I've always been a baker and a lover of food and eating, but never the cook. The past few months have seen me through a breakup (with a wonderful chef, though he'd never call himself that), dropping 15 or so pounds (thank you breakup) and being forced to find my way in the kitchen (with a few less tools), trying to keep myself fed and distracted a bit too.
Eventually I hope to break into new territory and enjoy it without being frustrated. I've started small, and have forced myself to plan and shop carefully. The budget is a bit tighter, too, with all the expenses back on me. I'm still very far from where I want and need to be, but I'm taking things one step at a time. I'd like to think that gaining confidence in the kitchen may help in healing my broken heart and allow me to feel stronger and healthier out there on my own.
I'm glad to have the kitchn to help. I can't tell you how many times I've searched the how-to's here. I'm quite sure I'll be doing it many more times :)
Thank you.
I am a once-a-week chef; my commute and family schedule mean that I don't get home until just about when we should be eating dinner, so I prep everything in one day on the weekends. Today I was so tired, I didn't think I could get it done. But the chopping of vegetables, cutting up of two whole chickens and baking bread actually ended up re-energizing me. Looking forward to all the good stuff the new weeks holds, food and otherwise.
I really appreciate the weekend columns and posts in particular on The Kitchn. Thanks!
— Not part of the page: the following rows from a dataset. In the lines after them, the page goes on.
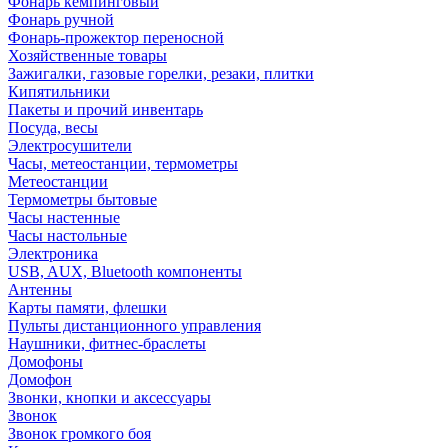
Фонарь кемпинговый
Фонарь ручной
Фонарь-прожектор переносной
Хозяйственные товары
Зажигалки, газовые горелки, резаки, плитки
Кипятильники
Пакеты и прочий инвентарь
Посуда, весы
Электросушители
Часы, метеостанции, термометры
Метеостанции
Термометры бытовые
Часы настенные
Часы настольные
Электроника
USB, AUX, Bluetooth компоненты
Антенны
Карты памяти, флешки
Пульты дистанционного управления
Наушники, фитнес-браслеты
Домофоны
Домофон
Звонки, кнопки и аксессуары
Звонок
Звонок громкого боя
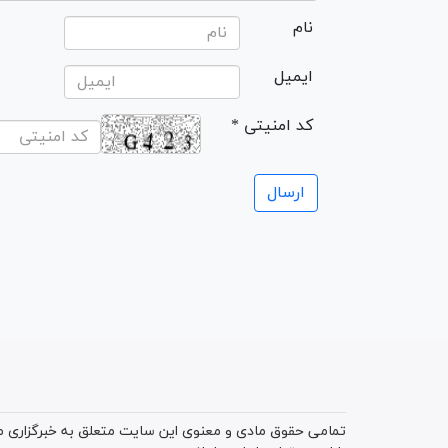
نام
ایمیل
* کد امنیتی
تمامی حقوق مادی و معنوی این سایت متعلق به خبرگزاری میز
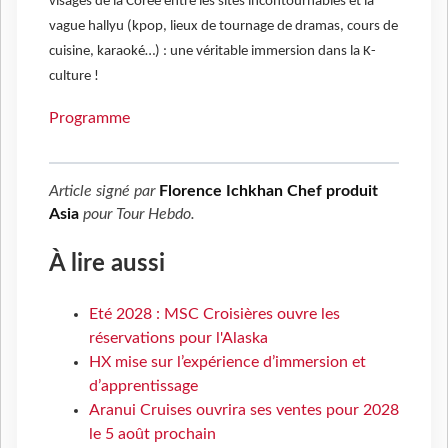
visages de la Corée entre les sites incontournables et la
vague hallyu (kpop, lieux de tournage de dramas, cours de
cuisine, karaoké…) : une véritable immersion dans la K-
culture !
Programme
Article signé par
Florence Ichkhan Chef produit
Asia
pour
Tour Hebdo
.
À lire aussi
Eté 2028 : MSC Croisières ouvre les
réservations pour l'Alaska
HX mise sur l’expérience d’immersion et
d’apprentissage
Aranui Cruises ouvrira ses ventes pour 2028
le 5 août prochain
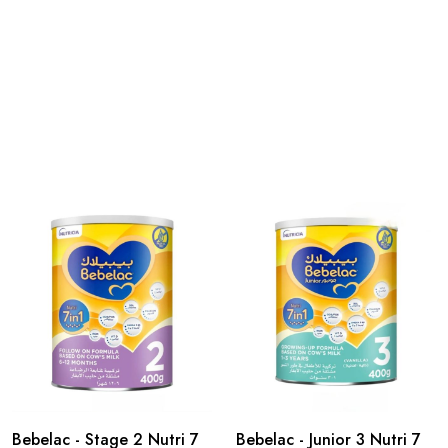
Bebelac - Stage 2 Nutri 7
Bebelac - Junior 3 Nutri 7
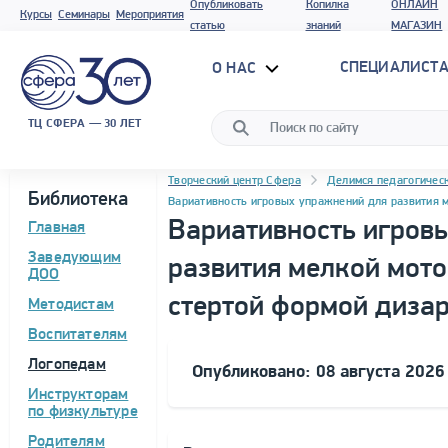
Опубликовать
Копилка
ОНЛАЙН
Курсы
Семинары
Мероприятия
статью
знаний
МАГАЗИН
СПЕЦИАЛИСТА
О НАС
ТЦ СФЕРА — 30 ЛЕТ
Навигация
Программа материала
Творческий центр Сфера
Делимся педагогичес
Библиотека
Вариативность игровых упражнений для развития м
Вариативность игров
Главная
Заведующим
развития мелкой мото
ДОО
стертой формой диза
Методистам
Воспитателям
Логопедам
Опубликовано: 08 августа 2026
Инструкторам
по физкультуре
Родителям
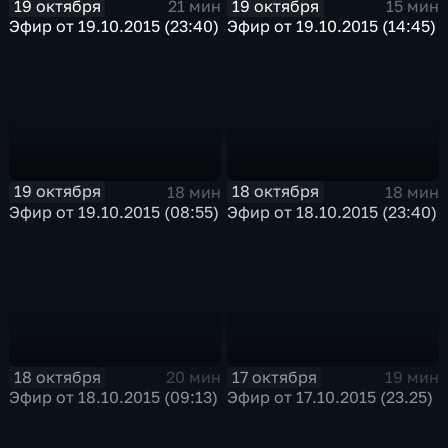
19 октября
19 октября
21 мин
15 мин
Эфир от 19.10.2015 (23:40)
Эфир от 19.10.2015 (14:45)
19 октября
18 октября
18 мин
18 мин
Эфир от 19.10.2015 (08:55)
Эфир от 18.10.2015 (23:40)
18 октября
17 октября
20 мин
19 мин
Эфир от 18.10.2015 (09:13)
Эфир от 17.10.2015 (23.25)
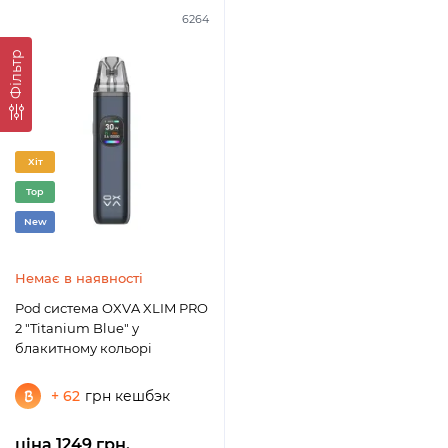
6264
Фільтр
Хіт
Top
New
Немає в наявності
Pod система OXVA XLIM PRO
2 "Titanium Blue" у
блакитному кольорі
+ 62
грн кешбэк
ціна 1249 грн.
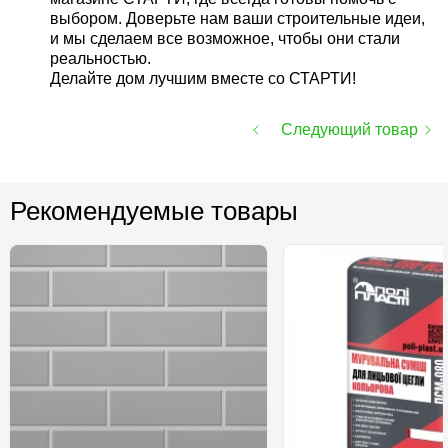
выбором. Доверьте нам ваши строительные идеи,
и мы сделаем все возможное, чтобы они стали
реальностью.
Делайте дом лучшим вместе со СТАРТИ!
Следующий товар
Рекомендуемые товары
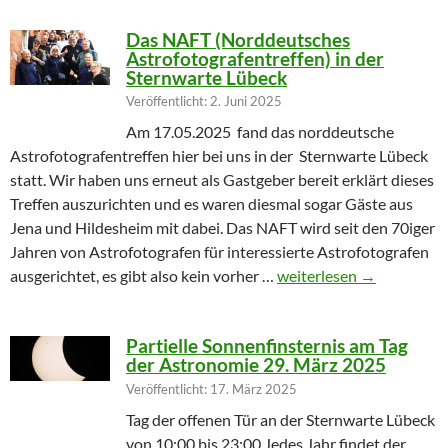
Das NAFT (Norddeutsches
Astrofotografentreffen) in der
Sternwarte Lübeck
Veröffentlicht: 2. Juni 2025
Am 17.05.2025 fand das norddeutsche
Astrofotografentreffen hier bei uns in der Sternwarte Lübeck
statt. Wir haben uns erneut als Gastgeber bereit erklärt dieses
Treffen auszurichten und es waren diesmal sogar Gäste aus
Jena und Hildesheim mit dabei. Das NAFT wird seit den 70iger
Jahren von Astrofotografen für interessierte Astrofotografen
Das NAFT (Norddeutsches
ausgerichtet, es gibt also kein vorher …
weiterlesen
→
Partielle Sonnenfinsternis am Tag
der Astronomie 29. März 2025
Veröffentlicht: 17. März 2025
Tag der offenen Tür an der Sternwarte Lübeck
von 10:00 bis 23:00 Jedes Jahr findet der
Lately I like thinking of our food as nourishment for every cell of our physical being, not just our stomachs. I've taken particular delight in avoiding gluten and embracing it as a chance to try new flours, going so far as to grind our own in the blender. I like thinking about everything that just went into the cookies I made, how the ground flax seeds don't just darken and add a nutty graininess to the cookie but suddenly it's bursting with omega3, it makes the cookies seem powerful.
Lately I've been more experimental, baking without recipes, it feels daring and exciting like I'm breaking all the baking rules and yet things still work out.
The cookies weren't crisp like I half expected, they were soft and chewy like little cakes. It was an excellent opportunity to see them as a pleasant surprise instead of a mistake.
I don't mind being a little surprised by what comes out of the oven or the pot. It makes the entire cooking process a little bit like magic.
Gessaki, that was really poignant. Thank you.